#### TEXT SHOWN

Recent years have brought a rapid expansion of activities around shale gas. The successes in shale gas exploitation have been mainly attributed to advances in engineering. In particular, hydraulic fracturing has contributed immensely towards this success. To date, geophysics has yet to assume a major role in the development of this important resource. There are three major reasons for the tepid response to geophysical applications for shale gas exploration and development. In this issue, we show a few applications for shale gas development. There are still areas needing urgent attention in shale gas exploration. Some of these are listed below:
- Resolution: Shale gas reservoirs can be very thin. Seismic mapping has traditionally been confounded by existence of thin beds. Resolving them can be a non-trivial task.
- Pressure and fluid sensitivity: Many shale gas reservoirs are found at large depths. These are competent rocks that demonstrate very little sensitivity to changes in fluids or in depths. Thus, there is little understanding about any Direct Fluid Indicators for gas saturations in shale gas reservoirs
- Heterogeneity: Shale gas lithologies are very heterogeneous. For example, the Monterey shale lithology can encompass quartz (opals and porcellanites), clay minerals, and limestone-dolomite, in addition to organic matter. Detecting the mineralogy and distinguishing between changes in maturation, mineralogy, and saturations can be a difficult task.
- Anisotropy: Although the shales are anisotropic, the changes in anisotropy with maturity are still poorly understood.
- Organic Content: Velocity of shale formations depends on the clay and the organic contents and maturities. However, elastic properties and its changes with maturity are not well understood.
- Organic Maturity: Empirical correlations have been derived between elastic moduli and maturity. The exact reason for these correlations is poorly determined and thus useable and useful theoretical models are lacking.
- Resistivity: Resistivity increases with maturity – it is used for mapping potential sweet spots. Again, the reason for this change in resistivity is disputed. For example, it could be due to changes in saturation or wettability, or due to dehydration of clay minerals.

########
#### INFORMATION GIVEN

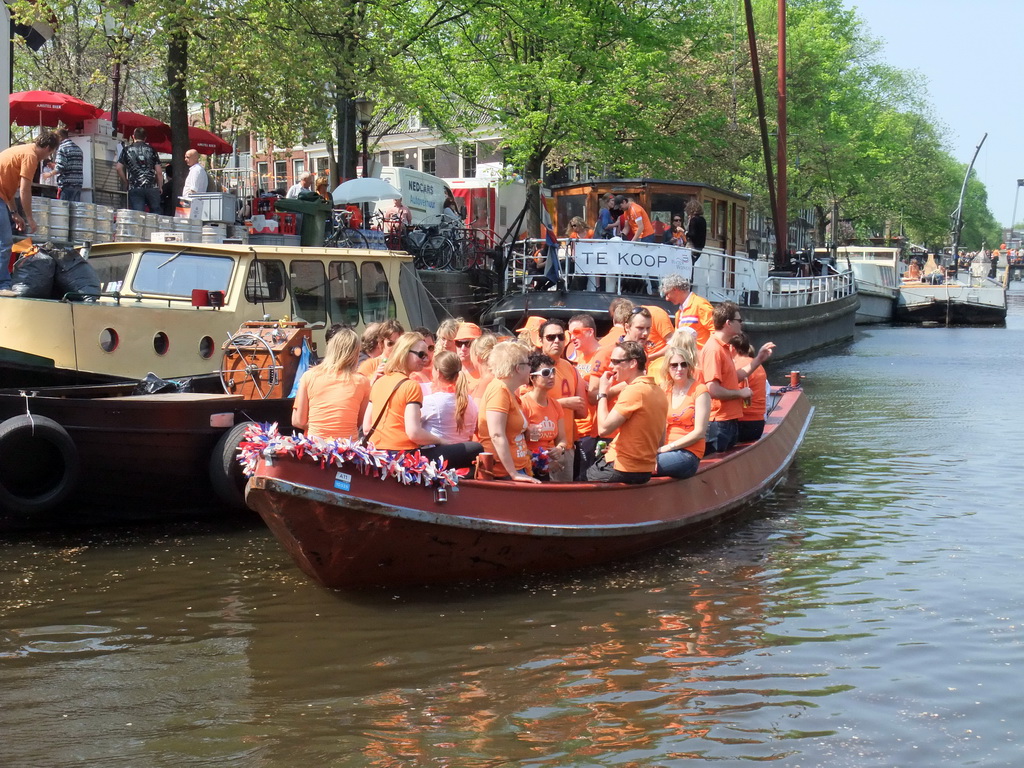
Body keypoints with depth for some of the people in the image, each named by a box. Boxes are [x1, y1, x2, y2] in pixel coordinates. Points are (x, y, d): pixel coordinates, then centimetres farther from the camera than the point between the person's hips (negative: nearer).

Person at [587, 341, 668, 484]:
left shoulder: (634, 391, -19)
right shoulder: (659, 391, 9)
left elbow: (604, 428, -21)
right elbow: (660, 440, 16)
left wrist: (602, 393, -10)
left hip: (623, 470, -9)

########

### REQUIRED ACTION 1
Reproduce word for word the part of the shale gas text above between "Recent years have" and "a non-trivial task.", inclusive.
### REQUIRED ACTION 2
Answer these questions from the shale gas text above:
(a) Which engineering technique does the text say has contributed immensely to the success of shale gas exploitation?
(b) What can the Monterey shale lithology encompass, in addition to organic matter?
(c) What is resistivity used for mapping?
### REQUIRED ACTION 3
Decide whether each statement agrees with the shale gas text above. Answer yes or no, and quote the words of the text that decide it.
(a) Geophysics has already assumed a major role in developing shale gas.
(b) Many shale gas reservoirs are found at large depths.
(c) How anisotropy changes with maturity is well understood.

### REPLY 1
Recent years have brought a rapid expansion of activities around shale gas. The successes in shale gas exploitation have been mainly attributed to advances in engineering. In particular, hydraulic fracturing has contributed immensely towards this success. To date, geophysics has yet to assume a major role in the development of this important resource. There are three major reasons for the tepid response to geophysical applications for shale gas exploration and development. In this issue, we show a few applications for shale gas development. There are still areas needing urgent attention in shale gas exploration. Some of these are listed below:
- Resolution: Shale gas reservoirs can be very thin. Seismic mapping has traditionally been confounded by existence of thin beds. Resolving them can be a non-trivial task.

### REPLY 2
(a) Hydraulic fracturing.
(b) Quartz (opals and porcellanites), clay minerals, and limestone-dolomite.
(c) Potential sweet spots.

### REPLY 3
(a) No: "To date, geophysics has yet to assume a major role in the development of this important resource."
(b) Yes: "Many shale gas reservoirs are found at large depths."
(c) No: "the changes in anisotropy with maturity are still poorly understood."